• [Texto dado]:
########################################
Su vida, como la de muchas mujeres valientes que fueron abriéndonos camino, sería digna de una novela que nos recuerde que no hace tantos años nosotros también fuimos emigrantes en tierra extraña, como nos canta el pasodoble. Sí, ya sé que ahora también lo seguimos siendo a través de nuestros hijos y que también lo hacen en condiciones desfavorables, pero es que en los años cincuenta las condiciones más que desfavorables eran absolutamente calamitosas.
La amiga de mi madre, huérfana desde niña, fue primeramente, tras quedar viuda y embarazada, absorbida por unos suegros asfixiantes y dominantes, para ser, poco después, repudiada y obligada a sacarse las castañas del fuego por sí misma. Ella había oído hablar de que en Francia podía encontrar trabajo, si tantos españoles emigraban allí… por algo sería. En una sola maleta de cartón metió las pertenencias de los cuatro y tomó un tren rumbo al mismísimo París. Allí una compatriota le había buscado una habitación sin nada más que un jergón en el que instaló, como pudo, a sus tres hijos mientras ella dormía sentada en el suelo a su lado. Obvio contarles a ustedes las penurias que pasó en un lugar en donde no tenía baño ni cocina y durante mucho tiempo tuvieron que alimentarse de pan y de lo que pillaba. Ni las afrentas que sufrió cuando entró a servir a una casa en donde no entendía nada de lo que le decían. Ni cómo la humillaron ante un grupo de invitados porque le pidieron que llevara al salón el “gató” (¡el paaastel!) y ella agarró al gato de la casa y lo llevó hasta ellos. Cuarenta años de trabajo dan para muchas historias. Pero ella, sorbiendo lágrimas y pensando en los suyos, fue poco a poco mejorando sus condiciones de vida hasta lograr hacerse con una casita y colocar a sus hijos en los trabajos para los que se habían preparado.
########################################
• [Datos proporcionados]:
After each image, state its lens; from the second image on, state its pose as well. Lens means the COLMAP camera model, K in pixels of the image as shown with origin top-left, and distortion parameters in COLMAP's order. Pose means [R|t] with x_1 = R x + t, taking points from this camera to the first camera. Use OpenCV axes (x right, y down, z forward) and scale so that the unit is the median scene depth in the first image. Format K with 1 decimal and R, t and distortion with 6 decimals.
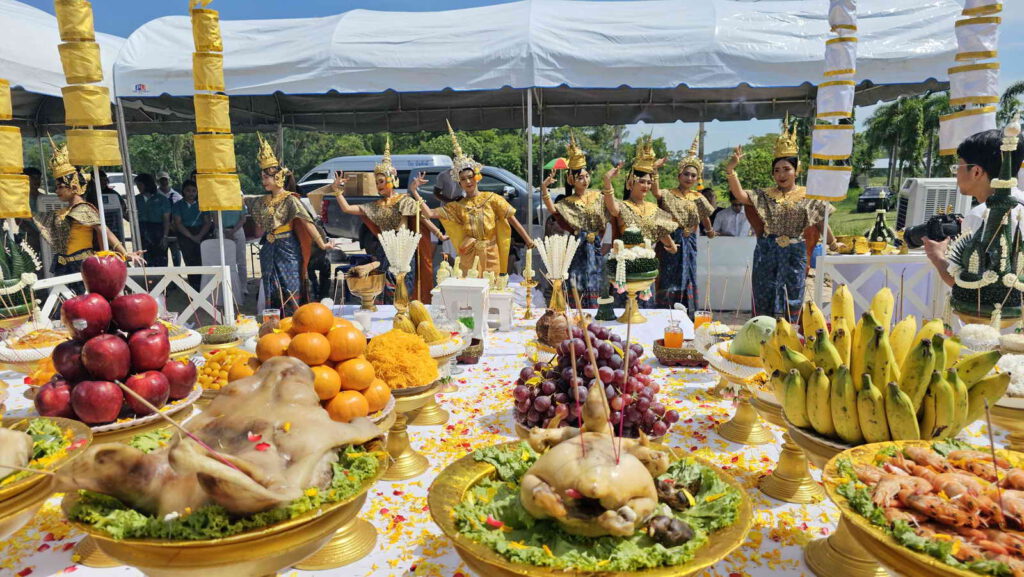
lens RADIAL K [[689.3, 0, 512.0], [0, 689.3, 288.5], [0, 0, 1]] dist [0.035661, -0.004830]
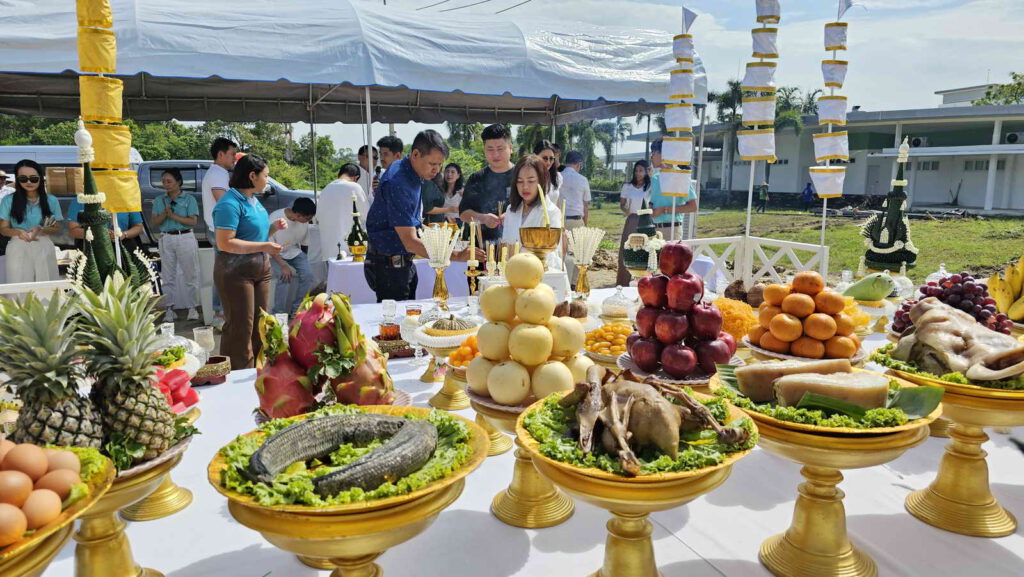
########################################
• [Lo que harás]:
1. Según el texto dado, ¿por qué circunstancias personales pasó la mujer cuya historia se cuenta antes de decidir irse a Francia? Enuméralas todas.
2. Resume el texto dado en dos oraciones.
3. Indica si cada afirmación concuerda con el texto dado y cita las palabras exactas que lo deciden: (a) La mujer viajó a París con varias maletas. (b) En la habitación de París, la mujer dormía en el jergón junto a sus hijos. (c) Con el tiempo, la mujer consiguió una casita.

• [Soluciones del ejercicio]:
1.
- Quedó huérfana desde niña.
- Quedó viuda.
- Quedó embarazada.
- Fue absorbida por unos suegros asfixiantes y dominantes.
- Fue repudiada y obligada a sacarse las castañas del fuego por sí misma.

2. El texto cuenta la vida de una amiga de la madre de quien escribe, huérfana y viuda, que emigró a París con sus tres hijos después de que sus suegros la repudiaran. Allí sufrió penurias y humillaciones mientras servía en una casa, pero con cuarenta años de trabajo mejoró poco a poco su vida, se hizo con una casita y colocó a sus hijos en los trabajos para los que se habían preparado.

3.
(a) No: «En una sola maleta de cartón metió las pertenencias de los cuatro».
(b) No: «mientras ella dormía sentada en el suelo a su lado».
(c) Sí: «hasta lograr hacerse con una casita».